369 views Asked by At

I'm reviewing for a final and have stumbled upon the following problem:

Binary heaps have priority queue semantics by default:If we insert some element n times, we need to remove it n times before it “disappears.” Imagine you want to implement binary heaps with set semantics instead. How fast can the insert and remove operations be in this case?

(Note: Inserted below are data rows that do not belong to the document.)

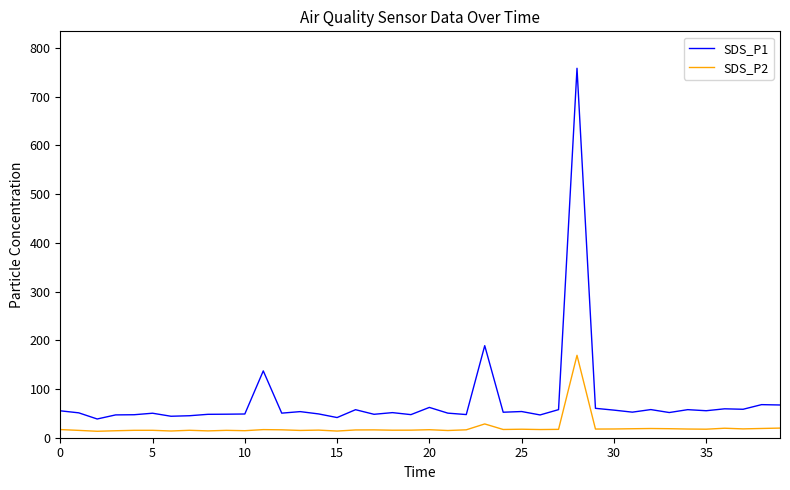

True or false: SDS_P1 and SDS_P2 cross at least once.

False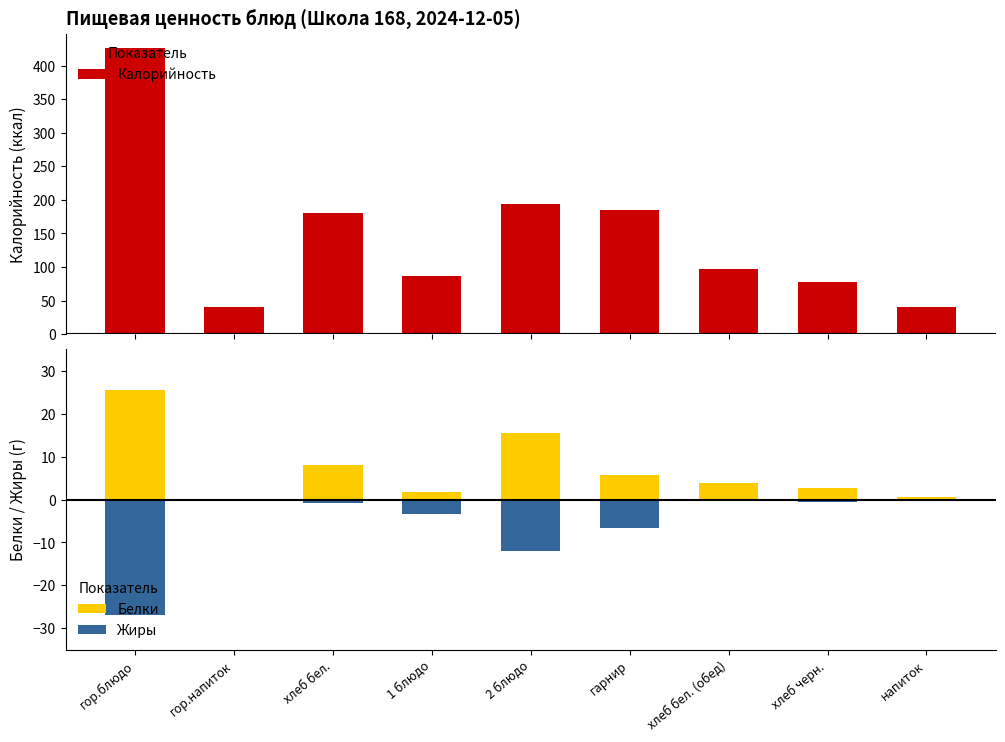

At which label is Калорийность closest to 233?

2 блюдо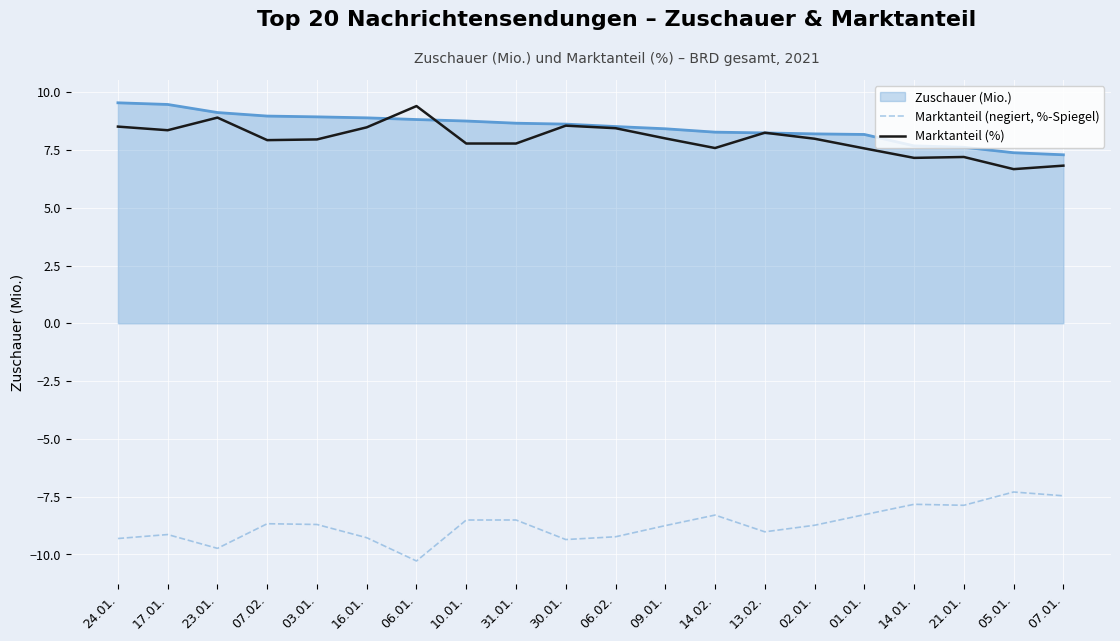

True or false: Marktanteil (negiert, %-Spiegel) and Marktanteil (%) intersect in this chart.

False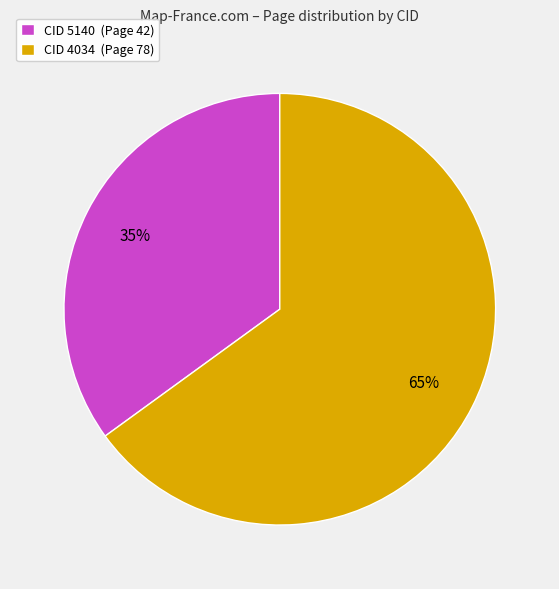

Is it true that CID 5140 (Page 42) is 24% of the pie?

False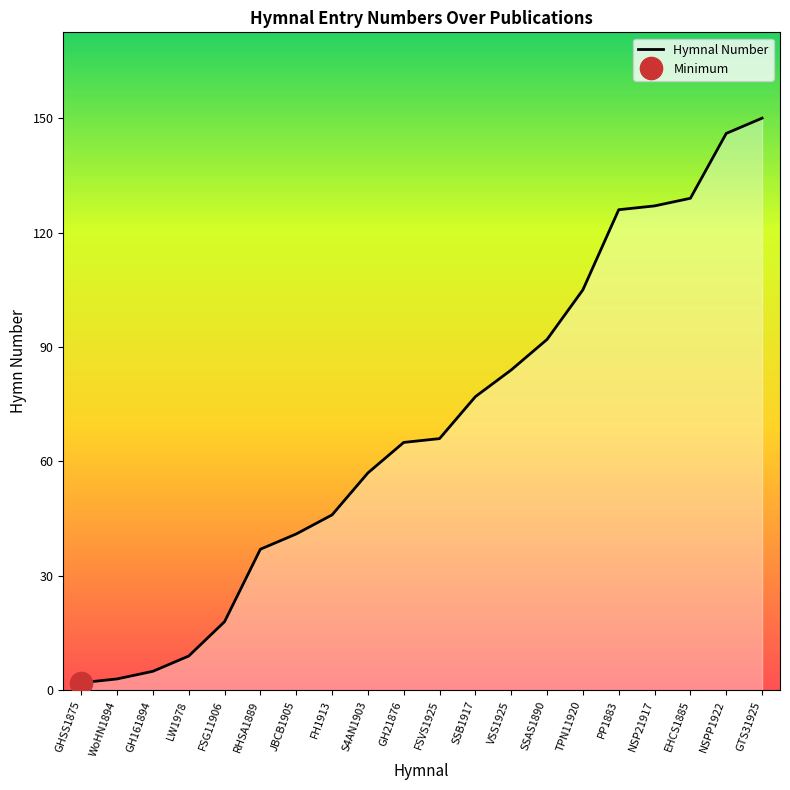

What is the change in value from FH1913 to FSVS1925?

+20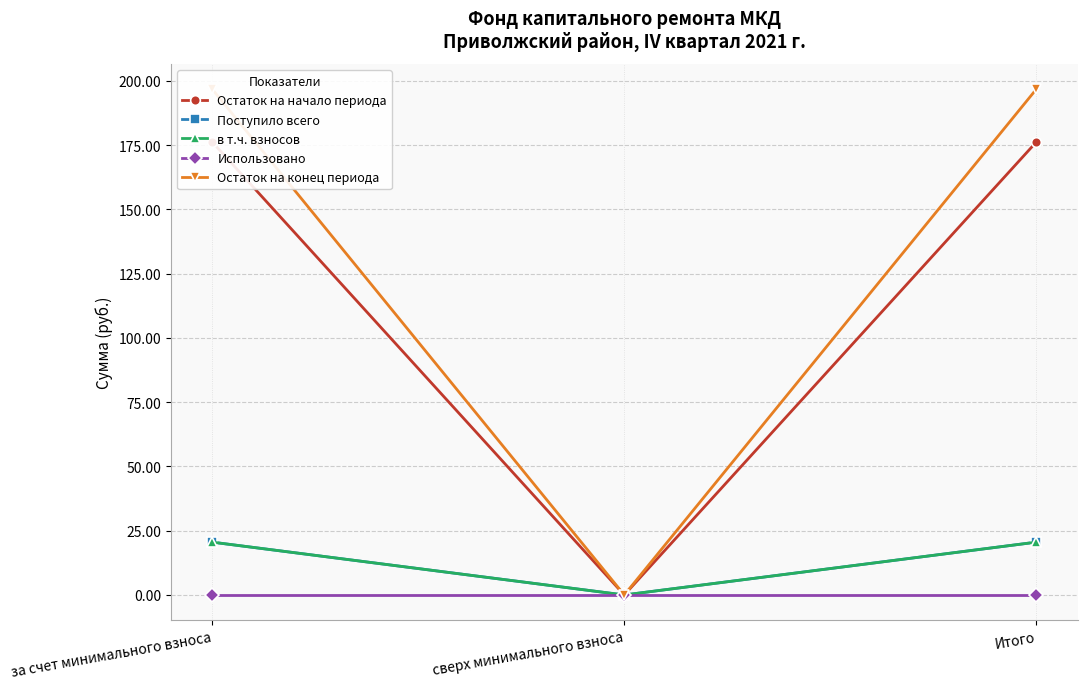

What is the value of the в т.ч. взносов point at the 1st from the left?

20.6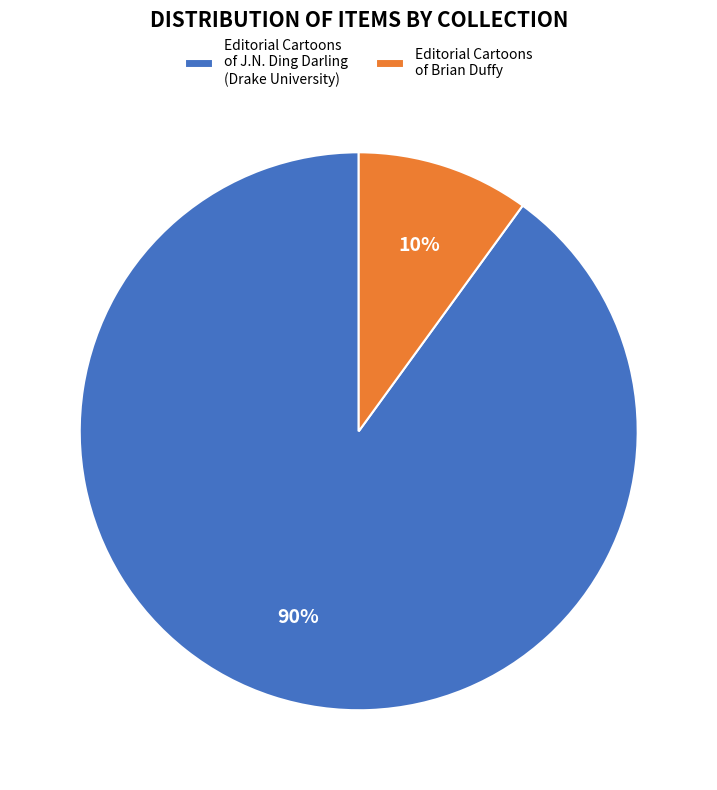

Count the number of slices in the pie.

2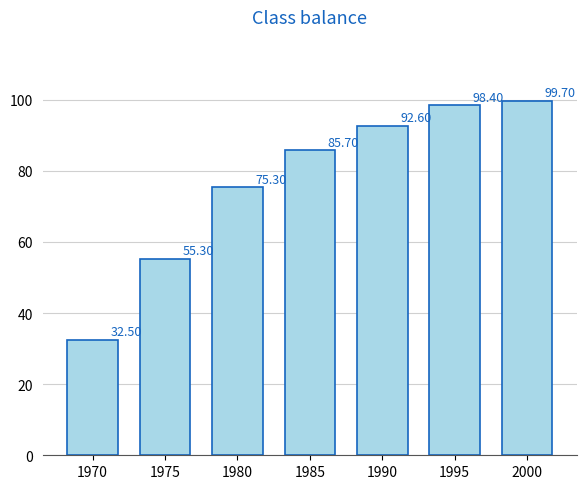

What is the change in value from 1975 to 1990?

+37.3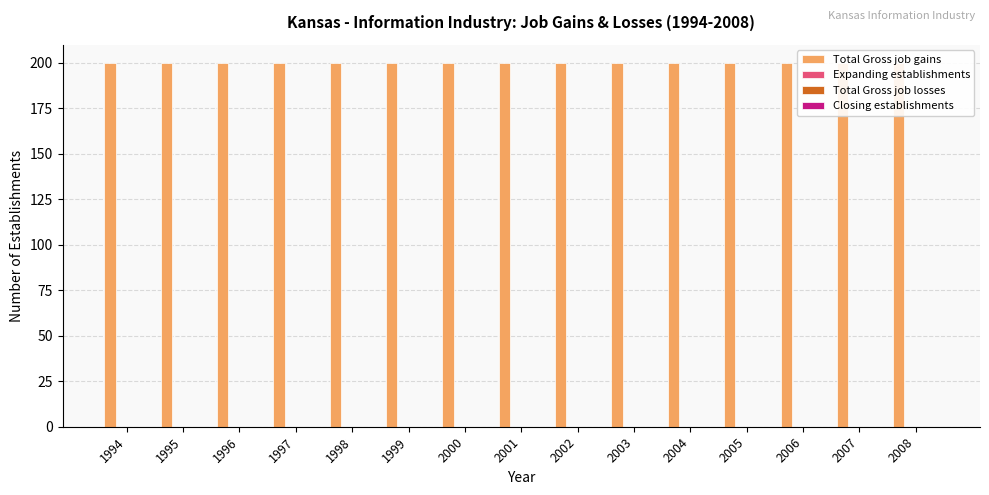

Which has a higher value, 2007 or 2003?

2007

(a) insert: O(n) remove: O(logn)

(b) insert: O(log n) remove: O(n)

(c) insert: O(log n) remove: O(log n)

(d) insert: O(1) remove: O(n2)

(e) None of the above.

To insert into a heap implemented with priority queue semantics, it will be O(logn), and so will the removal. But with sets, insertions and removals depend on many factors of the set itself. What do you think the answer should be?

2

There are 2 answers

4
A Sdi On

I would say insert: O(n) remove: O(log n). In a set duplicated item is not allowed and attempt to insert a duplicate item should be ignored and since a heap is a binary tree that is completely filled, (with a exception of the bottom) , If you want to insert to a set you search(item) if you find it you do nothing else insert so insertion may take O(n) for both find and insert (you may percolate up at most log n times). deleteMin has o(log n) time complexity

0
meriton On

It is not perfectly clear what set semantics refer to, but the author likely means the property

A ∪ {x} ∪ {x} = A ∪ {x}

i.e. adding an element that is already in the set should have no (observable) effect.

A straightforward way to do this is to check for duplicates upon insertion. However, in a normal binary heap, removing an arbitrary element takes O(n), which is clearly rather slow.

A smarter idea might be to eliminate duplicates upon removal of the smallest element, by repeating removal until we see a new value. This takes O(k log n), where k is the number of duplicates for the retrieved node. If k is known to be constant, this is O(log n). In the worst case though, k = n, making the worst case time complexity O(n log n). However, if we measure amortized time complexity instead, this algorithm achieves O(log n) for insertion and removal.

It is possible to achieve worst case time complexity O(log n) for insertion and removal by using a balanced binary search tree instead of a heap. Whether this qualifies as "heap" is not clear though.

In summary, possible answers are:

  • O(n), O(log n) : somewhat naive heap
  • O(log n), O(n log n) : tuned real heap, worst case time complexity
  • O(log n), O(log n) : tuned real heap, amortized time complexity
  • O(log n), O(log n) : balanced binary search tree masquerading as a heap

That is, depending on how we interpret the question, different answers are correct.